## reynad one year ago given f(x)=sinx and g(x)=x^2+1, what is f(g(x)) and g(f(x))?

1. jim_thompson5910

$\Large f(x) = \sin(x)$ $\Large f(\color{red}{x}) = \sin(\color{red}{x})$ $\Large f(\color{red}{g(x)}) = \sin(\color{red}{g(x)})$ Do you see how I replaced every x with g(x)?
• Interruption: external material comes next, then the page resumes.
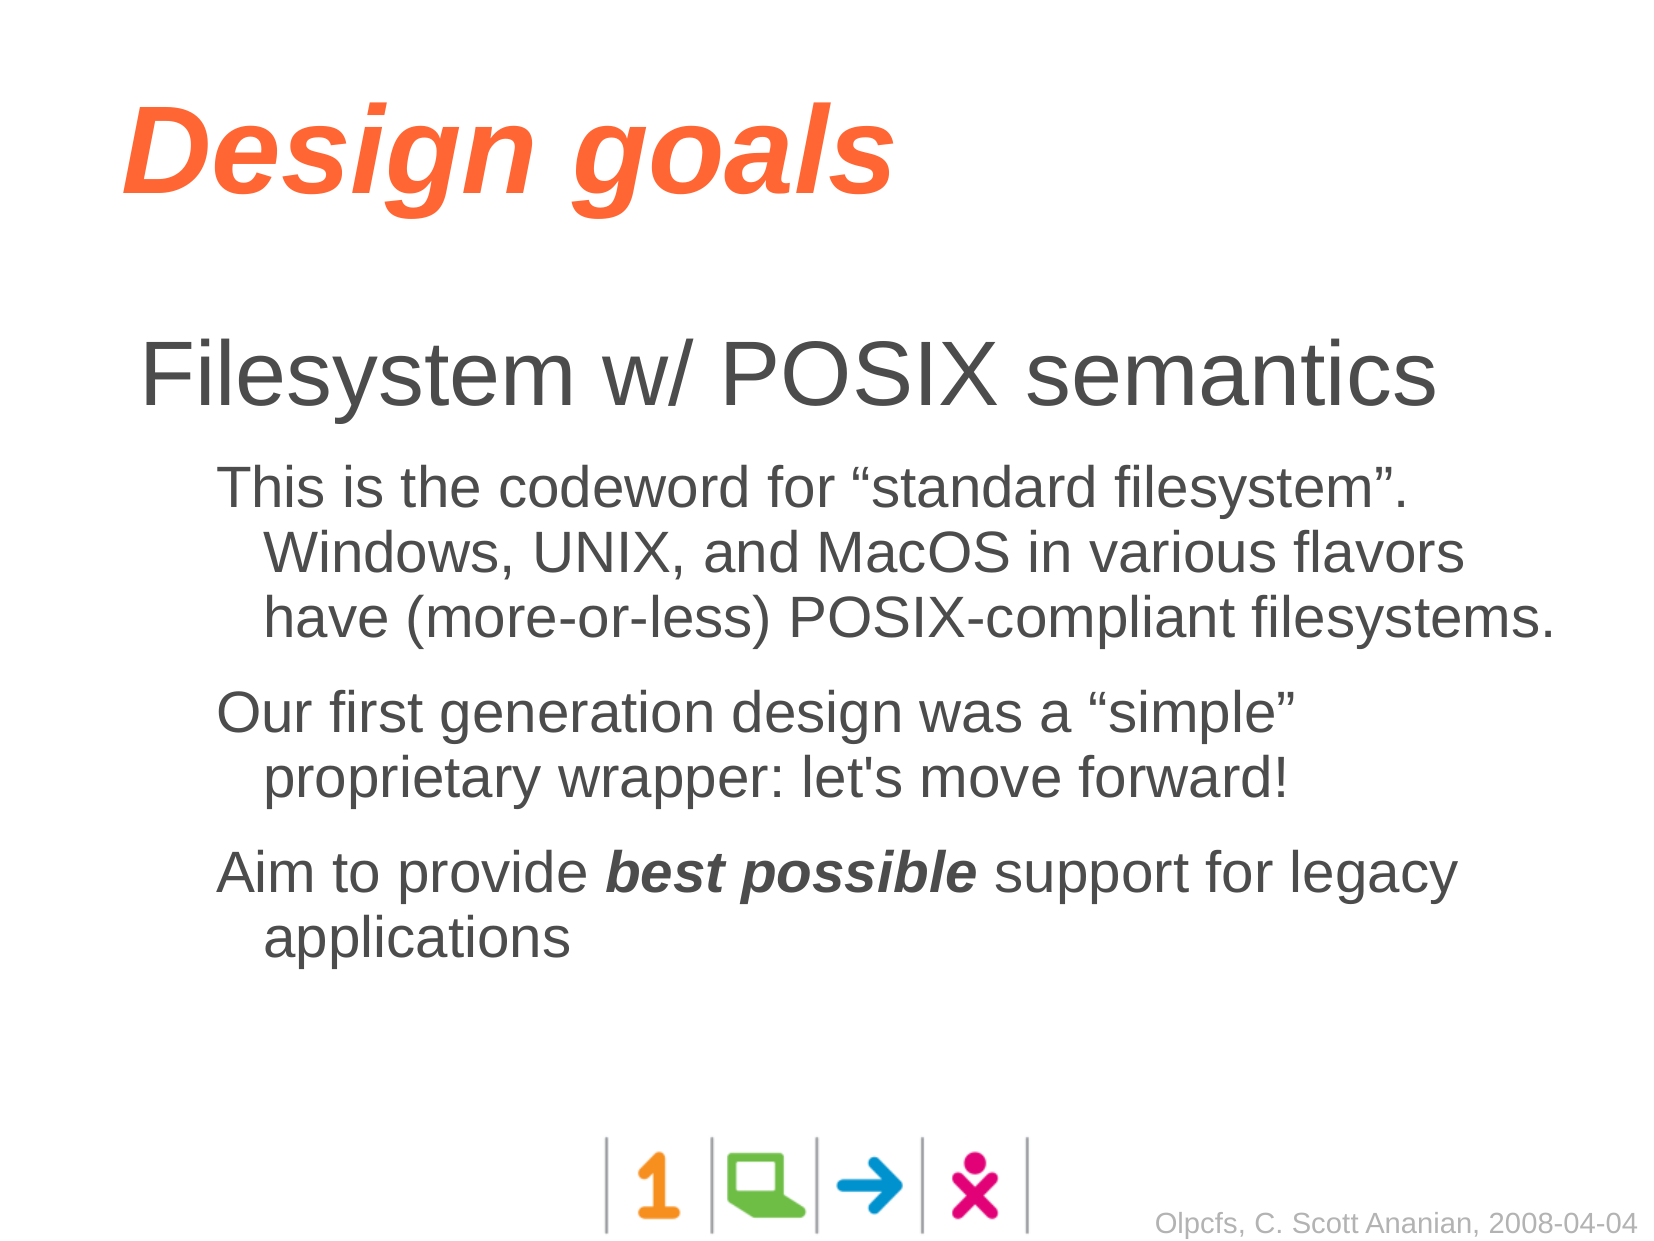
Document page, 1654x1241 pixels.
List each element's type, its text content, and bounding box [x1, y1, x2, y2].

title Design goals [121, 46, 1534, 254]
list Filesystem w/ POSIX semantics This is the codeword for “standard filesystem”. Windows, UNIX, and MacOS in various flavors have (more-or-less) POSIX-compliant filesystems. Our first generation design was a “simple” proprietary wrapper: let's move forward! Aim to provide best possible support for legacy applications [121, 321, 1561, 1118]
picture [600, 1133, 1036, 1241]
that means you would end up with f(g(x))=sin^2x + 1 and using that, g(f(x)) = sin^2x+1 right?

3. jim_thompson5910

well we replace the g(x) on the right side with x^2 + 1

4. jim_thompson5910

so let me write out the full steps $\Large f(x) = \sin(x)$ $\Large f(\color{red}{x}) = \sin(\color{red}{x})$ $\Large f(\color{red}{g(x)}) = \sin(\color{red}{g(x)})$ $\Large f(\color{red}{g(x)}) = \sin\left(\color{red}{x^2+1}\right)$

5. jim_thompson5910

As for the other way around, it looks like you got it $\Large g(x) = x^2 + 1$ $\Large g(f(x)) = (f(x))^2 + 1$ $\Large g(f(x)) = (\sin(x))^2 + 1$ $\Large g(f(x)) = \sin^2(x) + 1$

6. jim_thompson5910

no you cannot distribute like that

7. jim_thompson5910

sin(x+1) does NOT turn into sin(x) + sin(1)

wait, so, sin(x^2 +1) cannot be simplified anymore?